If you throw into the mix things like GPU (CUDA/OpenCL), it’s just getting ridiculous.
Yet, it would only take of few years for the 4004 to do more computation than what civilization has ever done before the advent of electronic computer in the 1940’s.
That is certainly one way of looking at it to maximize the difference up to gazillions.
I prefer to compare the productivity of PCs built with useful processors even if one has orders more devices and clock speed than the other.
An early 68000 has around 46000 devices running near 8MHz while the 4004 has 2300 devices at 0.8MHz. The overall difference is 200 more power for the first nice CPU you could actually use to work on graphical documents with windows and mouse. The 486 would be similar.
A modern x86 may have 10,000 as many devices and 400 times the clock speed, which means a PC today has maybe 4 million times the theoretical performance of the 68K Mac.
Some how the quad core I am using today does not feel like it has 4M times more performance or responsiveness than my first Mac. Maybe it feels 100 time faster but it still has too many odd latencies.
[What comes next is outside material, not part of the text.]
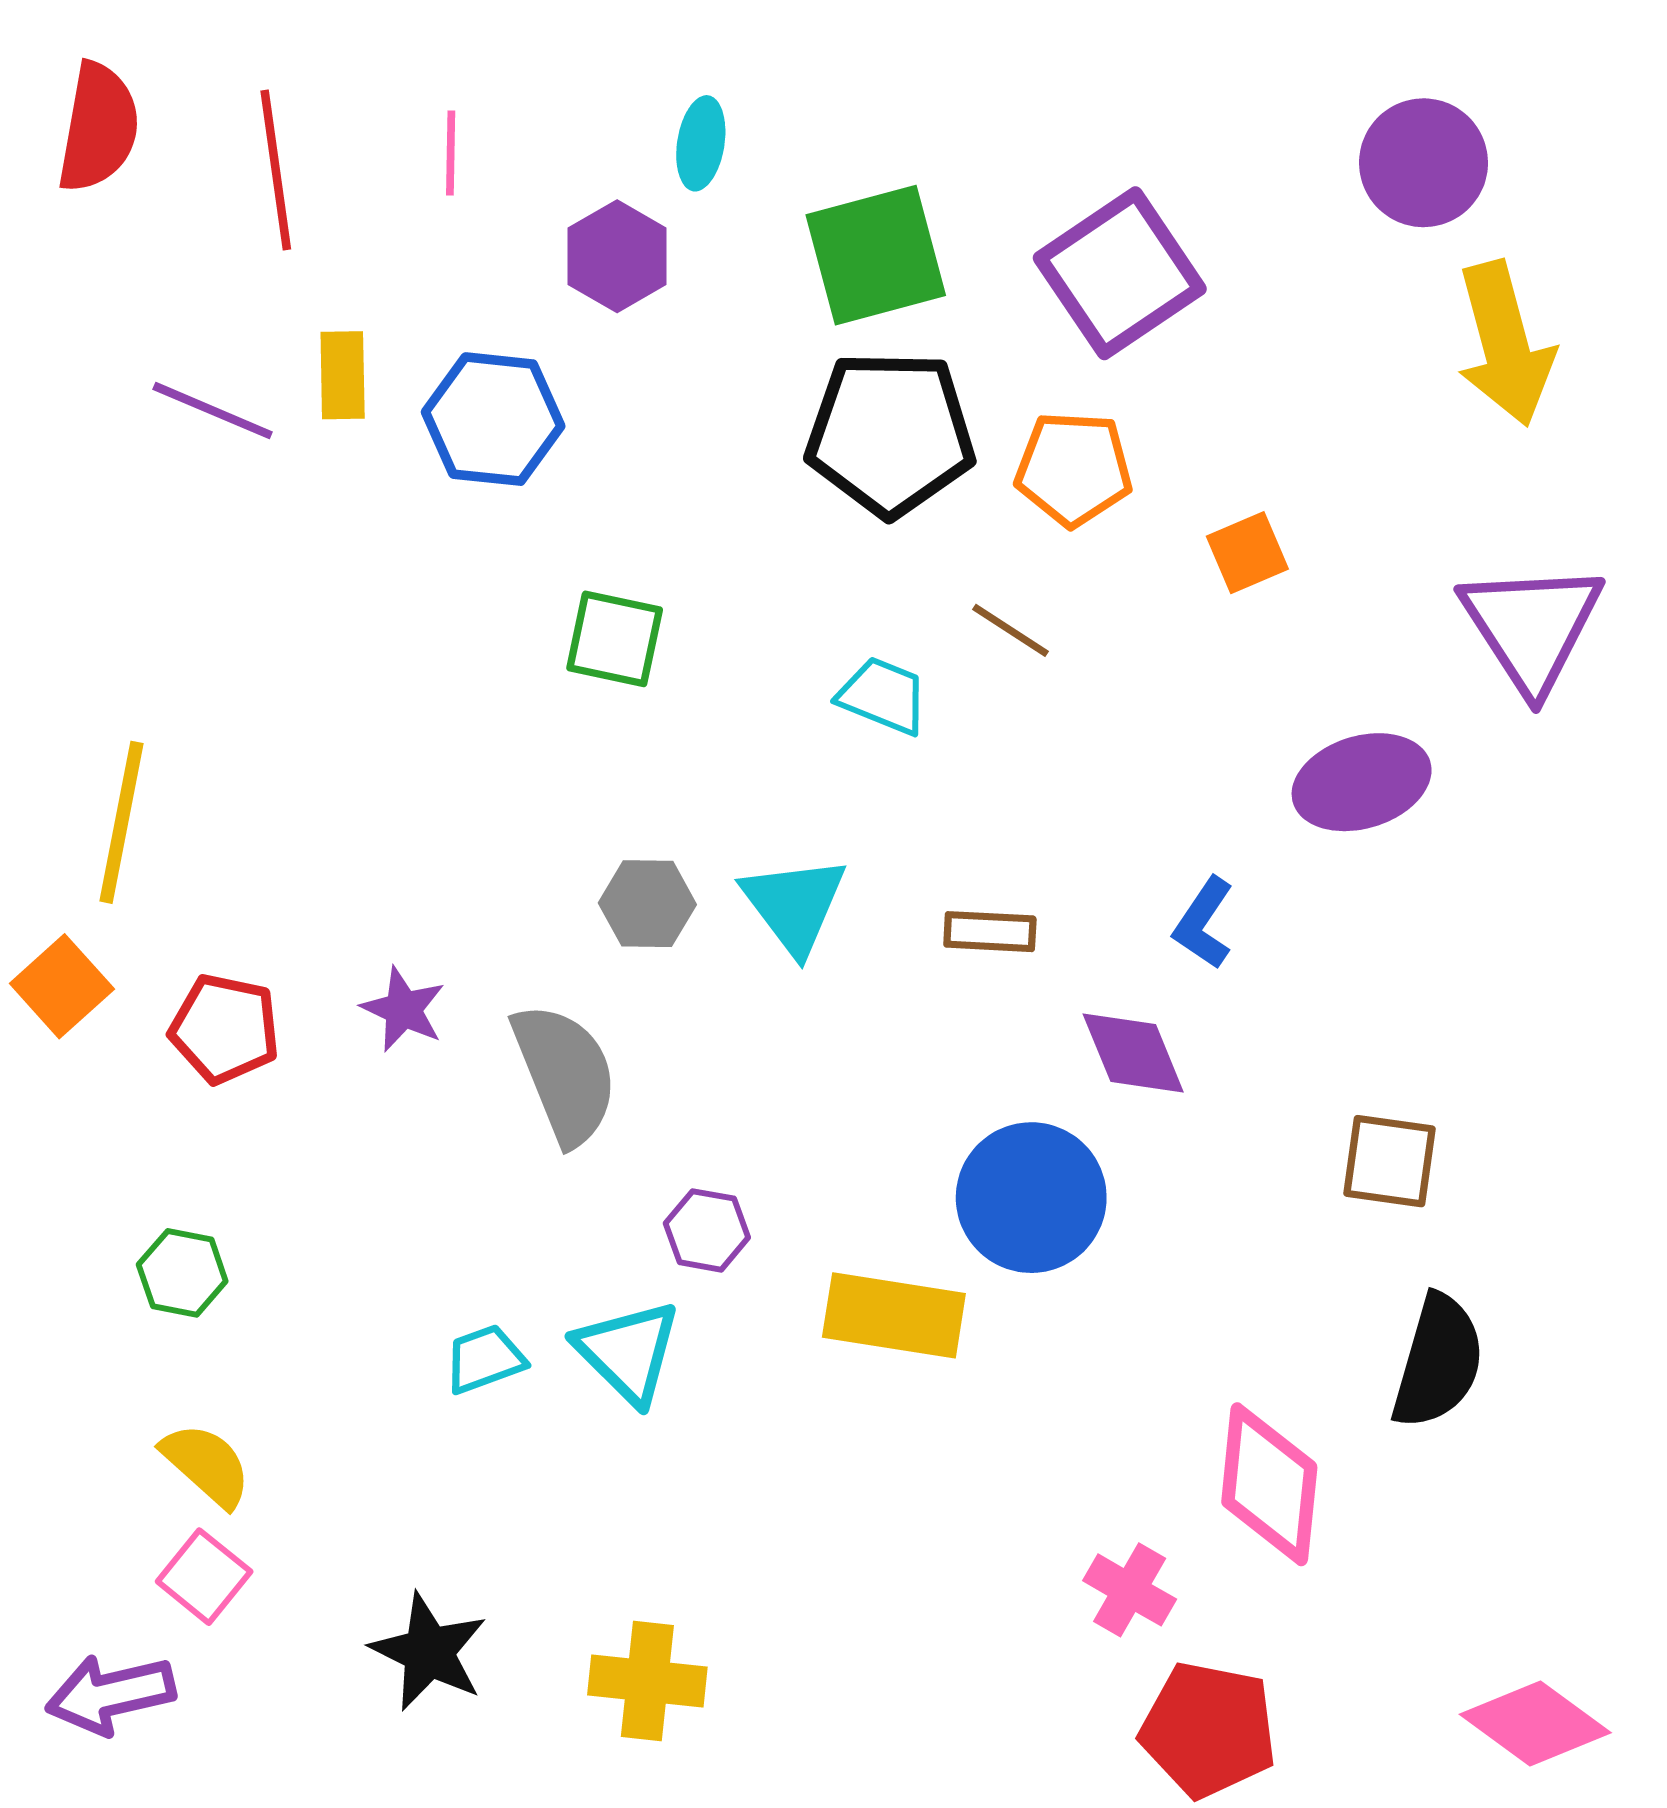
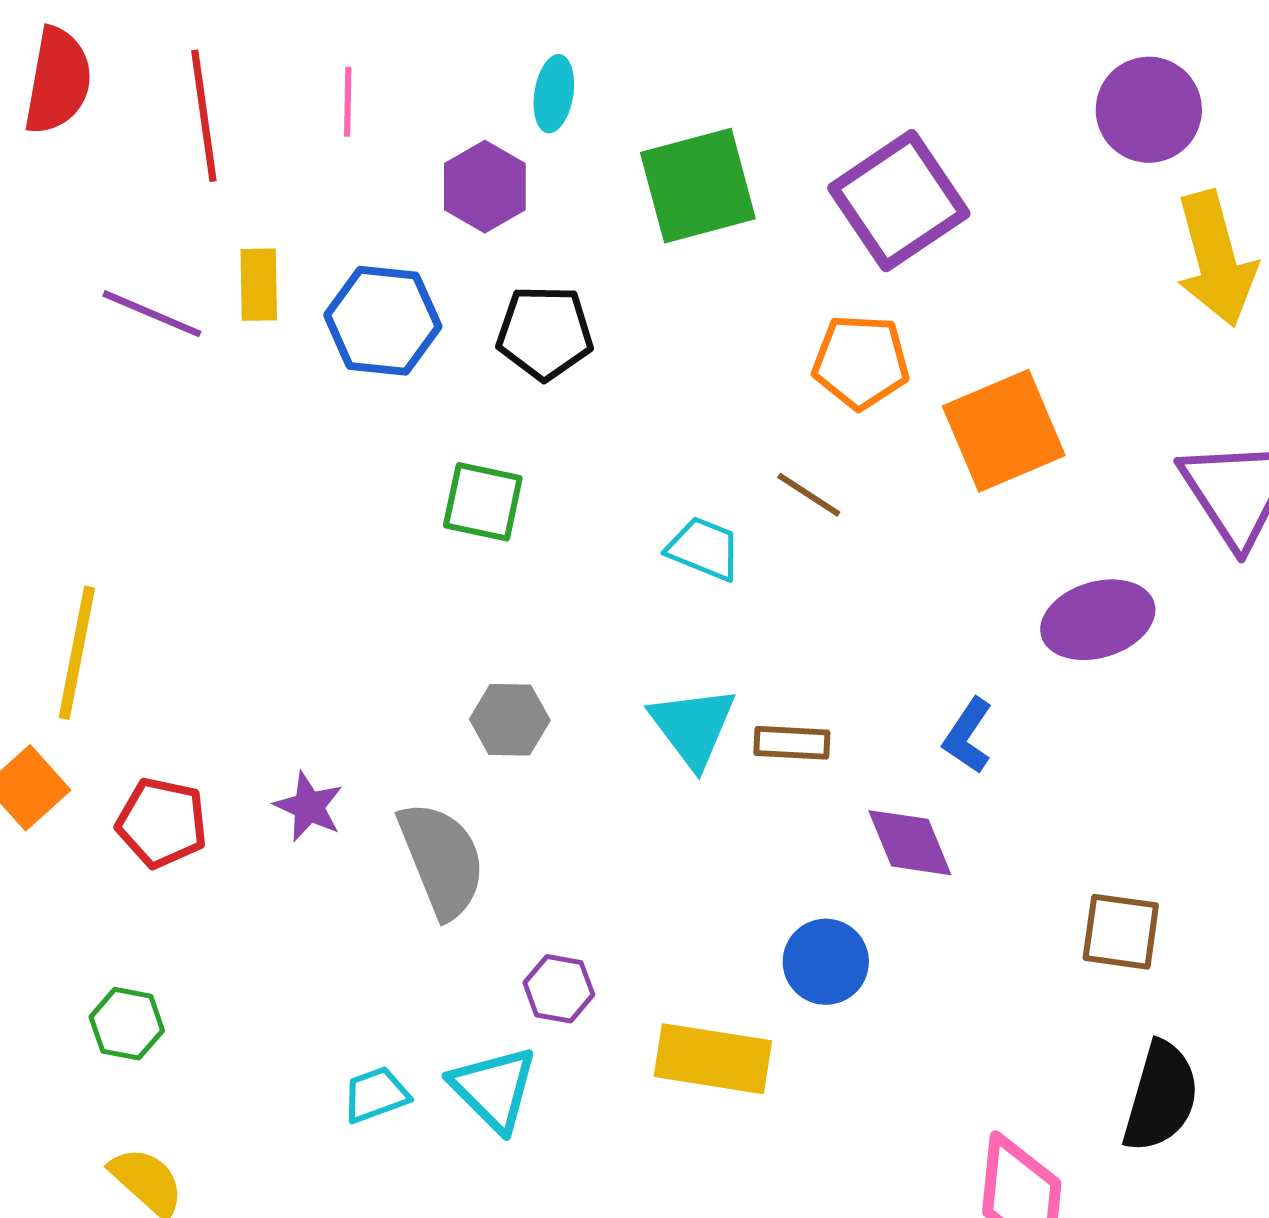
black pentagon: (890, 434) -> (545, 333), moved, size x0.7
orange square: (1247, 553) -> (1004, 431), size x1.8
cyan triangle: (794, 905) -> (693, 727), moved
blue circle: (1031, 1198) -> (826, 962), size x0.7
It does have 20 times the screen estate and full color so it needs at least a 1000 times the power for software based graphics but then again the graphics is done by nVidia/ATI so what the heck is the CPU doing, its mostly idle as was the 68K.
For me the usefulness of a processor seems to follow more the log of the devices x clock speed.
So 4Mx200 is close enough to the 1 Billion suggested. Of course these arguments don’t really make much sense, like comparing an amoeba to higher life forms.
I am luck enough, I used one of those chips. Soon later, moved to the Z80, 8080, 6809, 8086, and then microcontrollers such 8051 and AVRs.
Time goes by very fast, technology advanced fast as well. I barely was able to follow the speed of it, and actually totally lost the whole overview of what is happening.
Happy Birthday Mr. Forty O’Four.
I can not even guess what we will have in the next 40 years, in 2051.
Wagner
I may have to dig in my old parts bin. I may have one or more of those laying around.